As slick and automatic as these capabilities might appear, they do not yet offer a significant upgrade over an Internet-enabled cellphone.

But observers are already envisioning future improvements to Sixth Sense that could result in some startling possibilities.

“Its current representation is a pretty fun parlor trick that has the roots of being a transformative capability down the road,” says Jonas Lamis, founder of the advanced technology research and consulting firm SciVestor in Austin, Texas.

Among Mr. Lamis’s predictions: Sixth Sense’s current projector will eventually give way to contact lenses that overlay data directly onto a person’s field of vision.

In places where we now find fixed advertisements, like posters or billboards, we will see ads calibrated to our exact location and interests, he says. We will effortlessly access virtual conversations, like those on Twitter, about the people, places, and events we come across in person.

And Sixth Sense-type computers with advanced facial recognition capabilities, Lamis says, might show information about the people we pass on the street. We would know if he donated to a political candidate, if she writes an environmentally themed blog, or if he appears in a database of registered child predators – all in real time.

“People in different areas are thinking about this as viable for consumers down the road,” Lamis says. “It [will have] really profound implications for how [we] ultimately see the world.”

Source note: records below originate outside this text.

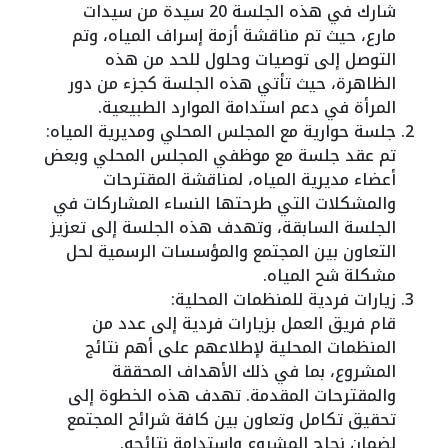
شارك في هذه الجلسة 20 سيدة من سيدات
مارع، حيث تم مناقشة أزمة إسراف المياه، وتم
التوصل إلى توصيات وحلول للحد من هذه
الظاهرة، حيث تأتي هذه الجلسة كجزء من دور
المرأة في دعم استدامة الموارد الطبيعية.
جلسة حوارية مع المجلس المحلي ومديرية المياه:
تم عقد جلسة مع موظفي المجلس المحلي وبعض
أعضاء مديرية المياه، لمناقشة المقترحات
والمشكلات التي طرحتها النساء المشاركات في
الجلسة السابقة، وتهدف هذه الجلسة إلى تعزيز
التعاون بين المجتمع والمؤسسات الرسمية لحل
مشكلة شح المياه.
زيارات فردية للمنظمات المحلية:
قام فريق العمل بزيارات فردية إلى عدد من
المنظمات المحلية لإطلاعهم على أهم نتائج
المشروع، بما في ذلك الأهداف المحققة
والمقترحات المقدمة. تهدف هذه الخطوة إلى
تحقيق تكامل وتعاون بين كافة شرائح المجتمع
لضمان نجاح المشروع واستدامة نتائجه.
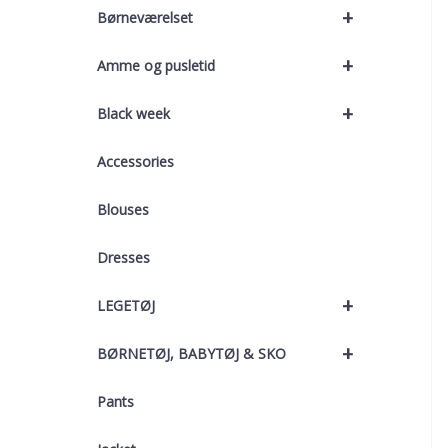
+
Børneværelset
+
Amme og pusletid
+
Black week
Accessories
Blouses
Dresses
+
LEGETØJ
+
BØRNETØJ, BABYTØJ & SKO
Pants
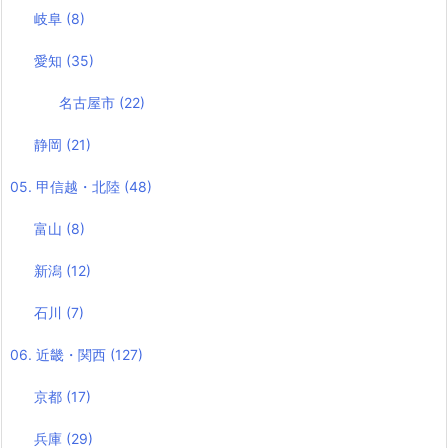
岐阜
(8)
愛知
(35)
名古屋市
(22)
静岡
(21)
05. 甲信越・北陸
(48)
富山
(8)
新潟
(12)
石川
(7)
06. 近畿・関西
(127)
京都
(17)
兵庫
(29)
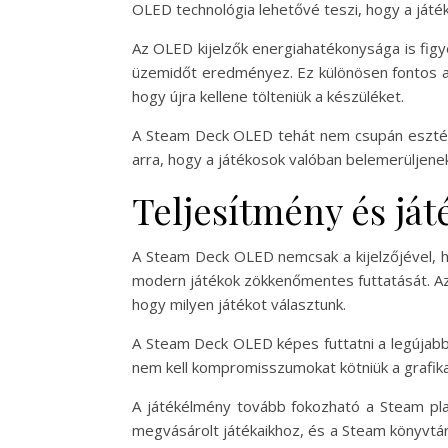
OLED technológia lehetővé teszi, hogy a játék
Az OLED kijelzők energiahatékonysága is figy
üzemidőt eredményez. Ez különösen fontos a m
hogy újra kellene tölteniük a készüléket.
A Steam Deck OLED tehát nem csupán esztétik
arra, hogy a játékosok valóban belemerüljenek
Teljesítmény és já
A Steam Deck OLED nemcsak a kijelzőjével, ha
modern játékok zökkenőmentes futtatását. Az A
hogy milyen játékot választunk.
A Steam Deck OLED képes futtatni a legújabb
nem kell kompromisszumokat kötniük a grafikai
A játékélmény tovább fokozható a Steam pla
megvásárolt játékaikhoz, és a Steam könyvtáru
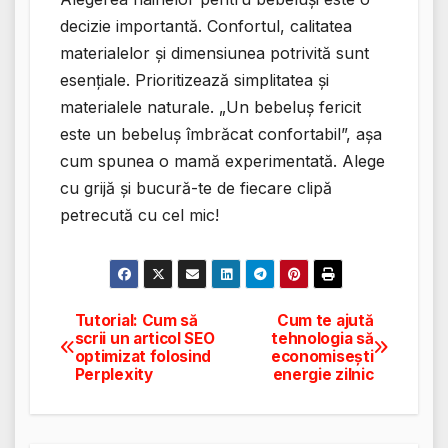
decizie importantă. Confortul, calitatea
materialelor și dimensiunea potrivită sunt
esențiale. Prioritizează simplitatea și
materialele naturale. „Un bebeluș fericit
este un bebeluș îmbrăcat confortabil”, așa
cum spunea o mamă experimentată. Alege
cu grijă și bucură-te de fiecare clipă
petrecută cu cel mic!
Tutorial: Cum să
Cum te ajută
Navigare
scrii un articol SEO
tehnologia să
optimizat folosind
economisești
în
Perplexity
energie zilnic
articole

Of course, those applications are a long way off. As Lamis points out, they will depend on improvements to related technologies, such as strength of wireless networks and size of computer chips.

They will also have to wait for a Sixth Sense business model. The MIT researchers have a patent on the way, but they are unsure what form their current prototype will take when it first hits store shelves. Mistry says it may eventually develop into a streamlined, all-in-one device.

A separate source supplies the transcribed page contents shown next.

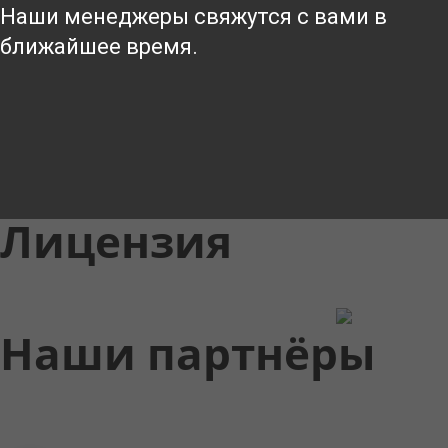
Наши менеджеры свяжутся с вами в
ближайшее время.
Лицензия
Наши партнёры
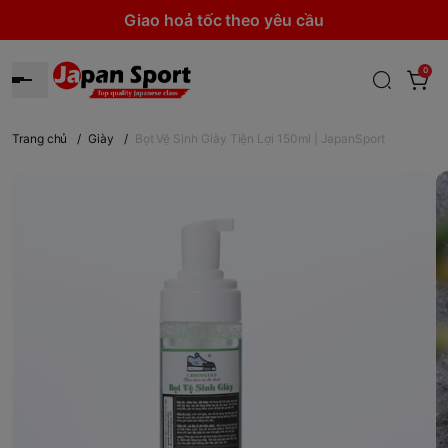
Giao hoả tốc theo yêu cầu
0
Trang chủ
/
Giày
/
Bọt Vệ Sinh Giày Tiện Lợi 150ml | JapanSport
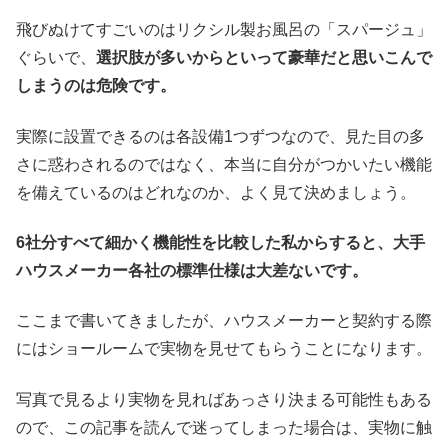
飛びぬけてすごいのはリクシル製お風呂の「スパージュ」
ぐらいで、
選択肢が多いからといって豪華だと思いこんで
しまうのは危険です。
実際に設置できるのは各設備1つずつなので、見た目の多
さに惑わされるのではなく、本当に自分がつかいたい機能
を備えているのはどれなのか、よく見て決めましょう。
6社分すべて細かく機能性を比較した私からすると、大手
ハウスメーカー各社の標準仕様は大差ないです。
ここまで書いてきましたが、ハウスメーカーと契約する際
にはショールームで実物を見せてもらうことになります。
写真で見るより実物を見ればあっさり決まる可能性もある
ので、この記事を読んで迷ってしまった場合は、実物に触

The university has tinkered with several iterations of wearable computers over the years. Mistry’s model won’t be the last. But it has captured public interest like none of its predecessors.

Mistry and Ms. Maes presented Sixth Sense at the prestigious Technology, Design and Environment conference in February. Mistry now receives hundreds of e-mails each day about the technology – from artists who want to change the way they draw to hospital staff who want seamless access to patients’ vital signs.

Sixth Sense has also attracted attention from those working on more literal sixth senses.

Todd Huffman runs an Internet company in Phoenix that has developed a system of using GPS data from cellphones to automatically group photos by location. In 2004, Mr. Huffman had a magnet surgically inserted into his fingertip to study the utility of cochlear implants for the hearing-impaired.

The difference between a magnetic implant and an instrument that detects currents – the same distinction between a Sixth Sense experience and pulling out a smart phone – is an important one, Huffman says.

He describes how the magnet in his hand gives him an intuitive understanding of where large, out-of-sight electrical objects are near him, the result of feeling currents without intentionally seeking them. The more effortless an observation, Huffman believes, the more people can productively tailor their behavior to that information. “Right now, we’re just getting to the phase where people appreciate how an “immersive” digital environment can be as complex and rich as sensation,” he says. “It seems like a weird thing to most people.”

Such an environment, with its more relentless ubiquity of information, may also pose new challenges. We may become increasingly dependent on Sixth Sense-type devices, some worry, and others question whether people will become distracted or even anxious as a result of mass quantities of this instant wisdom. Privacy concerns may also come to the fore as our digital personas become part of our in-person ones.

But the Sixth Sense team, along with its growing fan club, remains quite excited about the future.

“You could almost argue that the online world is more exciting than the real world,” Maes says.

Soon, they hope, they will be one and the same.